*PROBLEMS AND TASKS*
a) Return the passage of the court order below between "By motion dated" and "September 20, 2010.", inclusive.
b) According to the court order below, on what date was the trial set to begin?

*TEXT UNDER STUDY*
● ● ● ● ●

GERALDINE MELNICK AND LONNIE SCHWIMMER, PLAINTIFFS,
v.
CARY PRESS, DEFENDANT.



The opinion of the court was delivered by: Joseph F. Bianco, District Judge

ORDER

A. Background

On October 30, 2009, plaintiffs filed a motion for summary judgment in this action. On December 28, 2009, defendant filed opposition to plaintiffs' motion for summary judgment, and also filed a motion to dismiss plaintiffs' claim for imposition of a constructive trust on the property at 16 Nevada Avenue. On January 18, 2010, plaintiffs submitted the reply papers on their motion for summary judgment, and also submitted their opposition to defendant's motion to dismiss the constructive trust claim. Defendant submitted his reply papers on the motion to dismiss on February 1, 2010. On April 14, 2010, the Court issued its ruling from the bench, denying plaintiffs' motion for summary judgment and denying defendant's motion to dismiss.

By motion dated April 28, 2010, defendant filed a motion for reconsideration of the Court's April 14, 2010 ruling denying defendant's motion to dismiss the constructive trust claim. Specifically, defendant argued that defendant Press was not unjustly enriched when he acquired the property at 16 Nevada Avenue, and that plaintiffs' claims for the imposition of a constructive trust are not equitable and are unenforceable as a matter of law because the conditions sought to be imposed by plaintiffs constitute a restraint on alienation and are void. On May 27, 2010, plaintiffs filed their opposition to defendant's motion for reconsideration. Defendant submitted a reply on June 4, 2010. The Court held a conference on June 10, 2010, at which the Court denied defendant's motion for reconsideration on the record. The case was set for trial to begin on September 20, 2010.

On July 20, 2010, defendant filed a letter with the Court expressing his intention to file a motion for partial summary judgment on the constructive trust issue. A briefing schedule was set down, and on July 29, 2010, defendant filed a motion for partial summary judgment. Plaintiffs filed their opposition on August 30, 2010, and defendant filed a reply on September 7, 2010. This matter is fully submitted.

● ● ● ● ●

*RAW DATA*
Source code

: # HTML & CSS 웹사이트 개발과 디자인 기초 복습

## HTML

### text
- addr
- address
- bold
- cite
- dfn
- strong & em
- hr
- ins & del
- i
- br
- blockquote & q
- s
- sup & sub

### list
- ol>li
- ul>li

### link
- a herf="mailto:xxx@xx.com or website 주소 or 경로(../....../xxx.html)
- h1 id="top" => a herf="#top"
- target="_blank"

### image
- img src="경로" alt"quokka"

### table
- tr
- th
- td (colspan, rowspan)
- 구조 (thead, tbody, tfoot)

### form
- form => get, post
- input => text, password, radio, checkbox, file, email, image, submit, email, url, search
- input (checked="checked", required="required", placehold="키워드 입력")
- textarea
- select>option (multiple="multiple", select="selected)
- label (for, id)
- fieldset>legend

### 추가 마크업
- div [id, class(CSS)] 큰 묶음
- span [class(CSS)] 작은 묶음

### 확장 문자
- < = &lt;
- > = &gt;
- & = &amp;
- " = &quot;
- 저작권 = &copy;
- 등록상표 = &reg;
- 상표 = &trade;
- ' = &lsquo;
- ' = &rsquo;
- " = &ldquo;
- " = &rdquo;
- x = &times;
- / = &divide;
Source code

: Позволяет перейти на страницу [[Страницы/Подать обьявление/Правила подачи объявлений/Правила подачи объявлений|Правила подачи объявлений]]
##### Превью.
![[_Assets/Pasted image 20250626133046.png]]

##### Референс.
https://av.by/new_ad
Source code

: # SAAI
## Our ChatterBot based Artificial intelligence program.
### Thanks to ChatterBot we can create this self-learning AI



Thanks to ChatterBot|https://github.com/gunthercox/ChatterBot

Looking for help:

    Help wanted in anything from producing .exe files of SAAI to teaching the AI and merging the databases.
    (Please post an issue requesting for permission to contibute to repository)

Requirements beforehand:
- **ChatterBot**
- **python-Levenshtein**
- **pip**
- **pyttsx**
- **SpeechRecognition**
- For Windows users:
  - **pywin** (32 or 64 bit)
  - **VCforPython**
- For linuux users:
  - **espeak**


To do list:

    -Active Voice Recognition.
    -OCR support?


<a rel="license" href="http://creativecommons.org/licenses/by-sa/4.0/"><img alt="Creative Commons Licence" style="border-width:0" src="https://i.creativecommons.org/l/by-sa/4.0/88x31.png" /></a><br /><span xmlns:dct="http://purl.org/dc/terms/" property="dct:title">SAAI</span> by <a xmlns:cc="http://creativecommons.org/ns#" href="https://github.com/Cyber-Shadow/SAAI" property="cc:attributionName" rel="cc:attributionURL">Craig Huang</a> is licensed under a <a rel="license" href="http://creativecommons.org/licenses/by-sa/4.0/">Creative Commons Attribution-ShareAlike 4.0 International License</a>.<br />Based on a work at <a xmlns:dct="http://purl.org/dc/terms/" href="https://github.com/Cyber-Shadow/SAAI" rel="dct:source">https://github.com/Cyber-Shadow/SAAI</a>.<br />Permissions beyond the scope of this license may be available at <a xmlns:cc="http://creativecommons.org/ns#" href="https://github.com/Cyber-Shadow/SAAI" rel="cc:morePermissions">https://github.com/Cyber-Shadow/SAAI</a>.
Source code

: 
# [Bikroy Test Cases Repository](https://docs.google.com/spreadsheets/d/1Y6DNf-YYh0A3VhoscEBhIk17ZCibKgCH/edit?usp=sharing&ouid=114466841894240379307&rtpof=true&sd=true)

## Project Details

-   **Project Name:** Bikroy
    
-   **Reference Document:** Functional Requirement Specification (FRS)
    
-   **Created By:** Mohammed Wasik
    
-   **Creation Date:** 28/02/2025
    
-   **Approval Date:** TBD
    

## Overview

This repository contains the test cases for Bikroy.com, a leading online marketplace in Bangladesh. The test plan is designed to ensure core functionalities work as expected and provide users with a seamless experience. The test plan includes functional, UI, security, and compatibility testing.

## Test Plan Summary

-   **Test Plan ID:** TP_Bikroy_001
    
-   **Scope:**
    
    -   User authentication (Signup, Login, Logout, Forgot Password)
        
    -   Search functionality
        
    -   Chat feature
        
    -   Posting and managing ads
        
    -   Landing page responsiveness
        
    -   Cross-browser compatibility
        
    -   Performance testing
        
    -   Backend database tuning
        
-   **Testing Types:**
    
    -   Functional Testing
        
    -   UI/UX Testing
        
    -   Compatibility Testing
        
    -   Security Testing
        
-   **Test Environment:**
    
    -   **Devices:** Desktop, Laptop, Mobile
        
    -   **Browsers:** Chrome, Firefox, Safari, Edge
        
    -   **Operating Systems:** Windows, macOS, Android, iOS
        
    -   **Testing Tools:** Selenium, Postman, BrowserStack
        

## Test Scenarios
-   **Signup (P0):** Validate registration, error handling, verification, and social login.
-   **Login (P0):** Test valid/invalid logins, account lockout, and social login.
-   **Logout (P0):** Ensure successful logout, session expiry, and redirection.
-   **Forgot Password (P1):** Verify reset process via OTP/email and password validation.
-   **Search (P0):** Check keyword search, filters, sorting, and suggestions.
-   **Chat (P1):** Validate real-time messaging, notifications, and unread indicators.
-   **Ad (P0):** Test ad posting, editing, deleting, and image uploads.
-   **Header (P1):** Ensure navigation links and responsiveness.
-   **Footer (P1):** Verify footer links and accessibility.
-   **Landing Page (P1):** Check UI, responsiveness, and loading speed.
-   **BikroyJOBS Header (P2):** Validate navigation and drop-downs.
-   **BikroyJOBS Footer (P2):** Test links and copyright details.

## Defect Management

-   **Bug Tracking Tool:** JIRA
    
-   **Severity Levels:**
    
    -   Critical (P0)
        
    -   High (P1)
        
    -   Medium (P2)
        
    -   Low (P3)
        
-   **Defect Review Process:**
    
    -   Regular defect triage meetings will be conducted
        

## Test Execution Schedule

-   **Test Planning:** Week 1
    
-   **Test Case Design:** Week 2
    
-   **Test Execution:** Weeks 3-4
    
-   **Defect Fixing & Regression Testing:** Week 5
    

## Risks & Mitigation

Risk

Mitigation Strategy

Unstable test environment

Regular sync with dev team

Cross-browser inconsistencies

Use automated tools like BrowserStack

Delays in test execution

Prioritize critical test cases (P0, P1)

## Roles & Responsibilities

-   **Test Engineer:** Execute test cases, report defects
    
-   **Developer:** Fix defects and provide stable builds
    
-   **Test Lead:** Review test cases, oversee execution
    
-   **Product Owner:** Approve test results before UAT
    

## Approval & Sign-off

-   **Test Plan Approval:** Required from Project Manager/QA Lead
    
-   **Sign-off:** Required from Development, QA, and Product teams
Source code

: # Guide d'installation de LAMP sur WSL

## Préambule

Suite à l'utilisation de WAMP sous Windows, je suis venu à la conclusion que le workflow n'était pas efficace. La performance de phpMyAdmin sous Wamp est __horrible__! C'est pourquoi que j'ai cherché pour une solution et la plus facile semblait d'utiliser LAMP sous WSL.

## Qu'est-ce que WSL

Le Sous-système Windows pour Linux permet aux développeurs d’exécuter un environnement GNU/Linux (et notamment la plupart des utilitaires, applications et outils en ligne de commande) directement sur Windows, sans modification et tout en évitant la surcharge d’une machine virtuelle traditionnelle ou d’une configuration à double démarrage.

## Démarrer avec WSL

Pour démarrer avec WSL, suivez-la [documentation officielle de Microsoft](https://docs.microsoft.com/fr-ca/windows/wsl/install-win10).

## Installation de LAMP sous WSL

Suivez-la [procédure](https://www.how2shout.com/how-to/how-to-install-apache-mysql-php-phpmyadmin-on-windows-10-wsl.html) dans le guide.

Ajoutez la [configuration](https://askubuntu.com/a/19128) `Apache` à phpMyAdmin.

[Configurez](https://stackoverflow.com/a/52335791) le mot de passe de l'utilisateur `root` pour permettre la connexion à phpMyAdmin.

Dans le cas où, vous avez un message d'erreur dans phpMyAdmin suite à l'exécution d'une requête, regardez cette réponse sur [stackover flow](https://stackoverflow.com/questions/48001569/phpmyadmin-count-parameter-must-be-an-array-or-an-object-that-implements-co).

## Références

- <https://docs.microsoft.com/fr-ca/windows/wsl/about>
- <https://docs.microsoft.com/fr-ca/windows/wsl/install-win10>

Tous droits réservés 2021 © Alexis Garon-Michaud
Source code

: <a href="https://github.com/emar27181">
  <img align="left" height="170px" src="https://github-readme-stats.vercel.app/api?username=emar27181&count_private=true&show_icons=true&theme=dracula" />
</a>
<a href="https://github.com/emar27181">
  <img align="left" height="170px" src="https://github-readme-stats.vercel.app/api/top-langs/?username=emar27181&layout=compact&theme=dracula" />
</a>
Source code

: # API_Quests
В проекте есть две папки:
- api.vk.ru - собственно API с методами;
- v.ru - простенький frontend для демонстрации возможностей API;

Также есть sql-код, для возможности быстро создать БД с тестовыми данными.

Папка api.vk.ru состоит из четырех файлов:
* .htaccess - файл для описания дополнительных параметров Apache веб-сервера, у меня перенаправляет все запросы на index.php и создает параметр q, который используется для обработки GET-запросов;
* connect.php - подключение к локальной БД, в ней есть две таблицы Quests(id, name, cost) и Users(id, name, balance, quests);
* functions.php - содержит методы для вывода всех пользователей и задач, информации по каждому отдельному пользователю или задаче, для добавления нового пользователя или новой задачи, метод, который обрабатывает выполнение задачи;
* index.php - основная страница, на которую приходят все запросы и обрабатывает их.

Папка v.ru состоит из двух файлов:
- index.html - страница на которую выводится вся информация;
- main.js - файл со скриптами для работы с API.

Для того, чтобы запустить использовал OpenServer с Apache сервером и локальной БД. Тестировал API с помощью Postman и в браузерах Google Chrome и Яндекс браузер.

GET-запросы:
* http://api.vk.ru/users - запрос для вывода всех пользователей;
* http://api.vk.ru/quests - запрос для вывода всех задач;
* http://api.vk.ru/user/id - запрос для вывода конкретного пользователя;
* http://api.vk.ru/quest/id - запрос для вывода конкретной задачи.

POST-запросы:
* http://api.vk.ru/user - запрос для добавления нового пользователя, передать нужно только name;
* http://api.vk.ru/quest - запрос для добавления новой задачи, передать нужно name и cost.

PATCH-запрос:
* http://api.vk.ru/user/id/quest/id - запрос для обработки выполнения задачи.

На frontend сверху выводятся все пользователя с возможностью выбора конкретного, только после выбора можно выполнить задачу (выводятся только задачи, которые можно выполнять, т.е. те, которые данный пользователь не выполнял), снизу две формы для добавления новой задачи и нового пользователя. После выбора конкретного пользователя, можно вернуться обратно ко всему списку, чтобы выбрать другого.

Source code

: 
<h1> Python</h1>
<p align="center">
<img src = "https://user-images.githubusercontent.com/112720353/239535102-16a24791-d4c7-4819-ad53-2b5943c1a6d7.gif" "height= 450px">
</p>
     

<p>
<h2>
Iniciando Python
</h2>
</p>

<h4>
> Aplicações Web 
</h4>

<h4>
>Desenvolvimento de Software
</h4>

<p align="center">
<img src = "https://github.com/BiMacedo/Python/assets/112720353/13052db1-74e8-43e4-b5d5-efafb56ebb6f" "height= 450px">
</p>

● ● ● ● ●

*ANSWERS BY ITEM*
a)
By motion dated April 28, 2010, defendant filed a motion for reconsideration of the Court's April 14, 2010 ruling denying defendant's motion to dismiss the constructive trust claim. Specifically, defendant argued that defendant Press was not unjustly enriched when he acquired the property at 16 Nevada Avenue, and that plaintiffs' claims for the imposition of a constructive trust are not equitable and are unenforceable as a matter of law because the conditions sought to be imposed by plaintiffs constitute a restraint on alienation and are void. On May 27, 2010, plaintiffs filed their opposition to defendant's motion for reconsideration. Defendant submitted a reply on June 4, 2010. The Court held a conference on June 10, 2010, at which the Court denied defendant's motion for reconsideration on the record. The case was set for trial to begin on September 20, 2010.

b) September 20, 2010